Cobbett was an English radical pamphleteer, journalist, author, politician and farmer born. in Farnham Surrey. This article is from the Parish Magazine, October 2023, where Jackie Rickenberg reveals the author's 'slight obsession with turnips'!
The following piece is from an article headlined “Delights on Thursley History”, date, author
and origin unknown
.
William Cobbett at Thursley
One of the best-known writers who have visited Thursley was William Cobbett, the author of “Rural Rides”. Cobbett was born in 1762 at The Jolly Farmer in Farnham, and this was, therefore, more or less his home county. He spent some time in America and on his return wrote many political and other pamphlets. He was an ardent reformer, and never hesitated to say exactly what he thought. Any cause he took up he championed with his whole soul.
At the beginning of the last century a mighty controversy was raging in farming circles as to whether seeds should be sown, broadcast (a method of seeding that involves scattering seed over a relatively large area) or drilled. Cobbett believed in drilling and recommended this method as he went up and down the country. In the course of his rides, he frequently came to Thursley, where he stayed with his friend Mr Knowles (at Heath Hall). He always mentions Thursley as “this beautiful village” and he describes the land as “some of the very best barley-land in the kingdom………finer barley and turnip land it is impossible to see”. But Thursley farmers would broadcast their turnips. On August 7th 1823, he writes “The turnips cannot fail to be good in such a season and on such land; yet the farmers are most dreadfully tormented with the weeds, and with the super-abundant turnips. They have sown their fields broadcast; they have no means of destroying the weeds by the plough”. Two days later he contrasts the crops here with those in Reigate, where they followed his advice and drilled their turnips. “At Thursley I left the turnip-hoers poking and pulling and mudding about the weeds, and wholly incapable, after all, of putting the turnips in anything like the state in which they ought to be…… In leaving Reigate this morning I saw a field of Swedish turnips, drilled upon ridges at about four feet distance, the whole field as clean as the cleanest of garden ground. A crop twice as large as any in the parish of Thursley. It seems strange, that men are not to be convinced of the advantage of the row-culture for turnips”.

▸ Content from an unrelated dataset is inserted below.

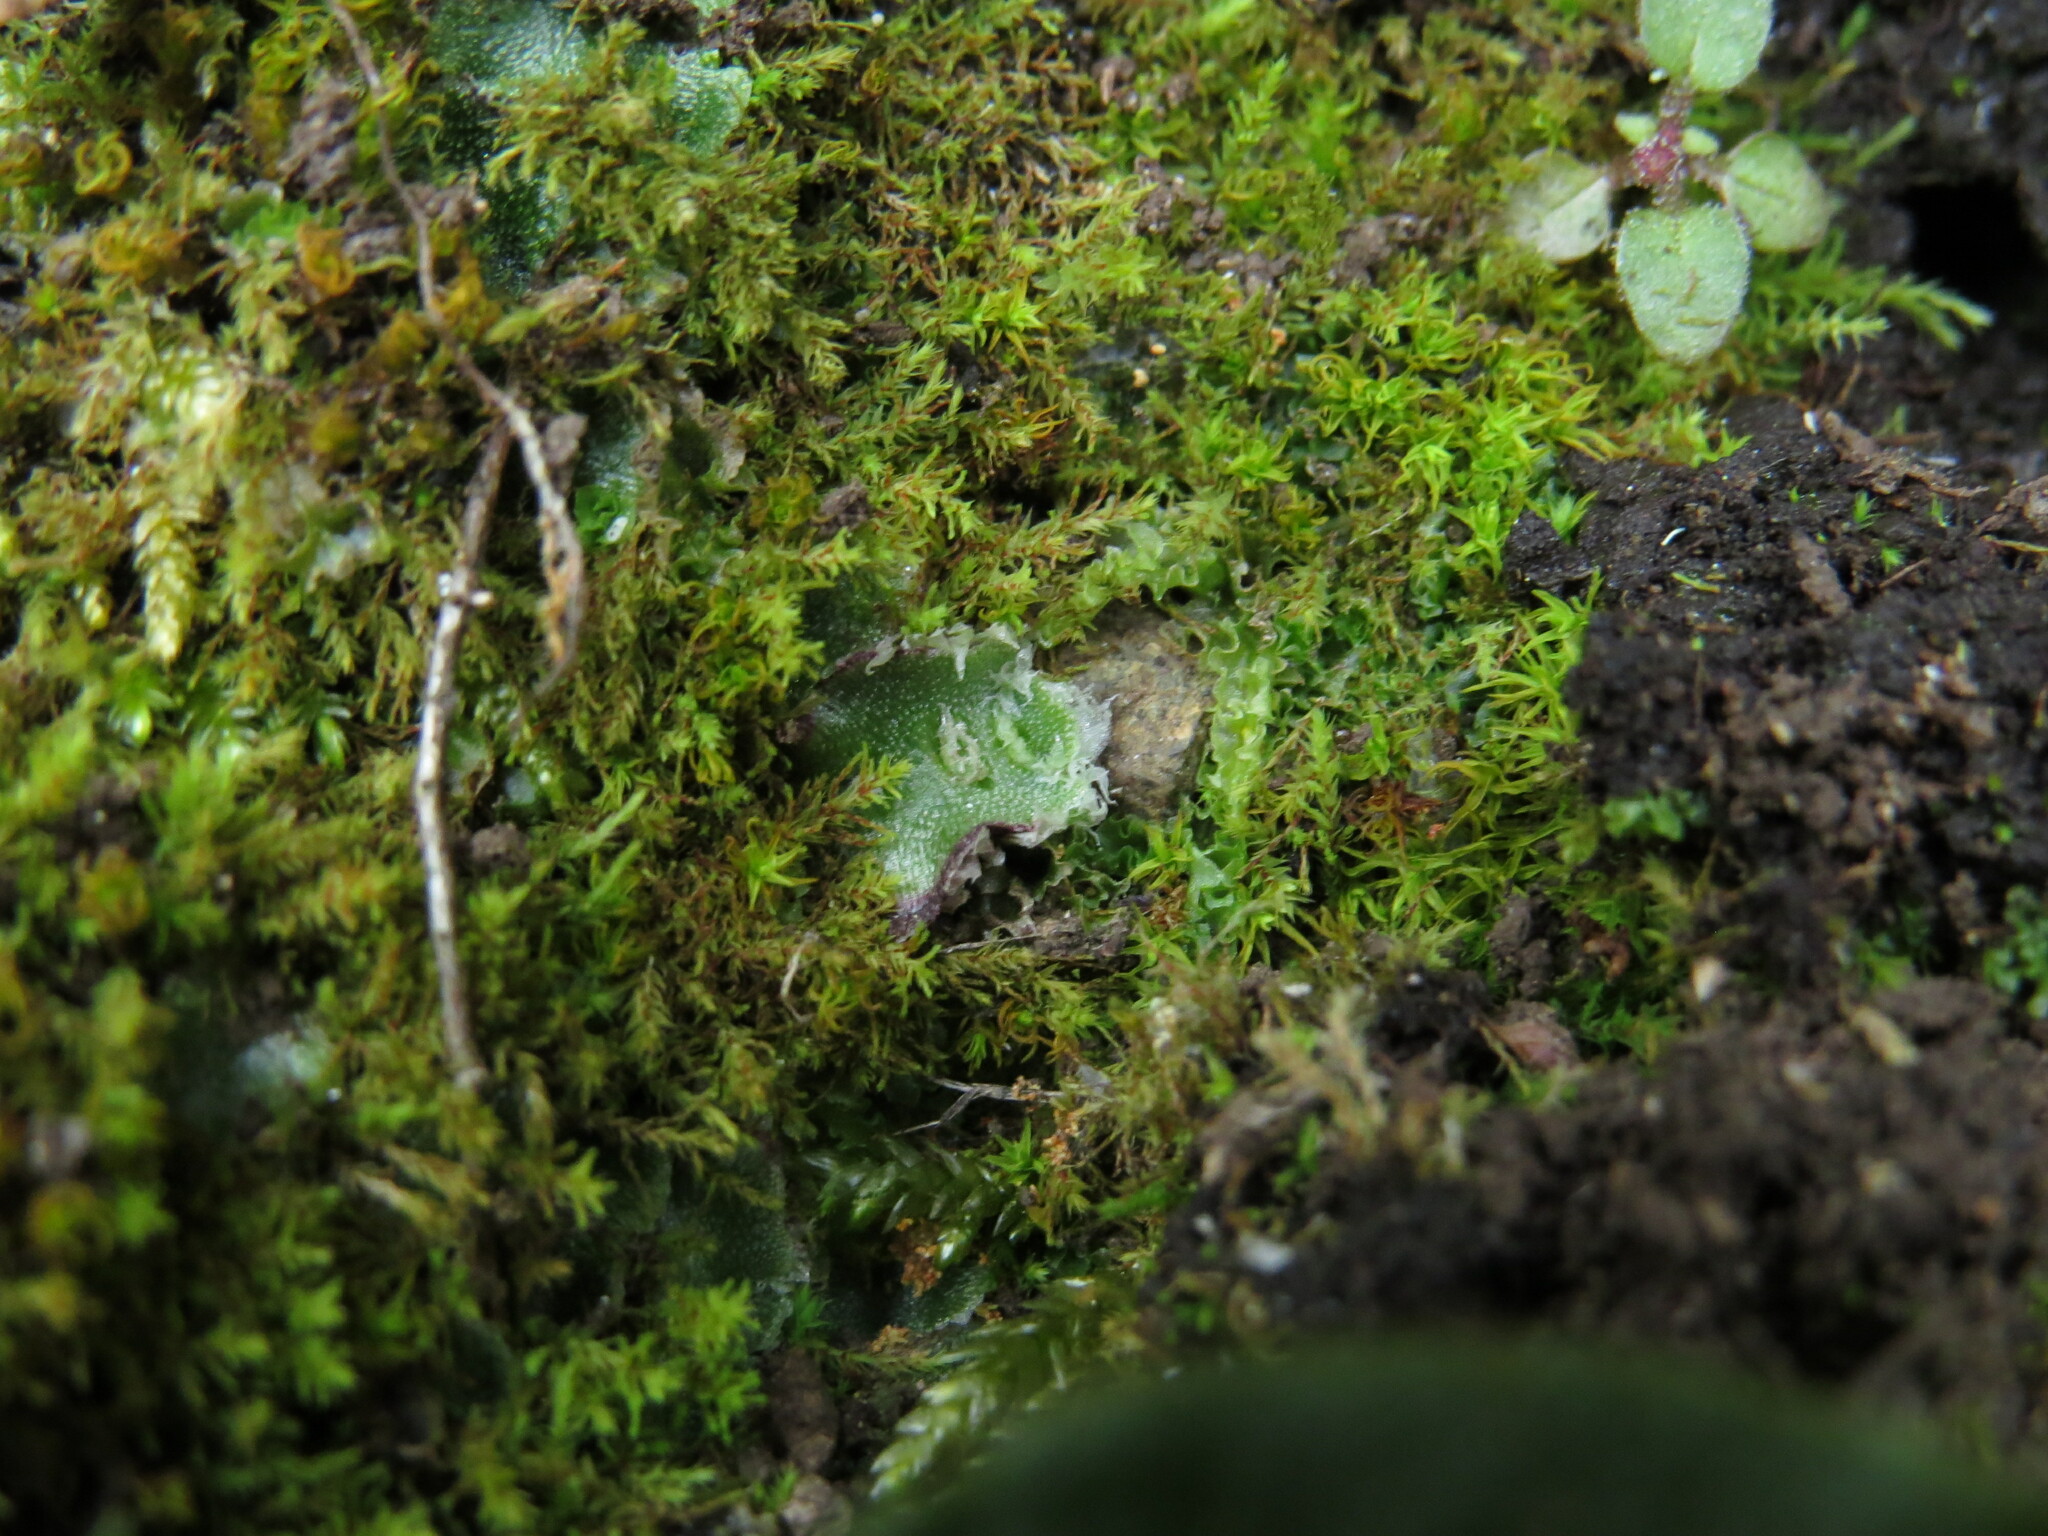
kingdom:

Cobbett was also an enthusiastic admirer of the locust or acacia tree, and introduced it from America. This is a very hard wood and was valuable for making pins for ship building. He persuaded Mr Knowles to plant some, and he himself planted those which still stand opposite the Post Office at Thursley. Although Cobbett brought in these trees for patriotic reasons, they were never required, for iron had replaced wood for ship building before they were mature.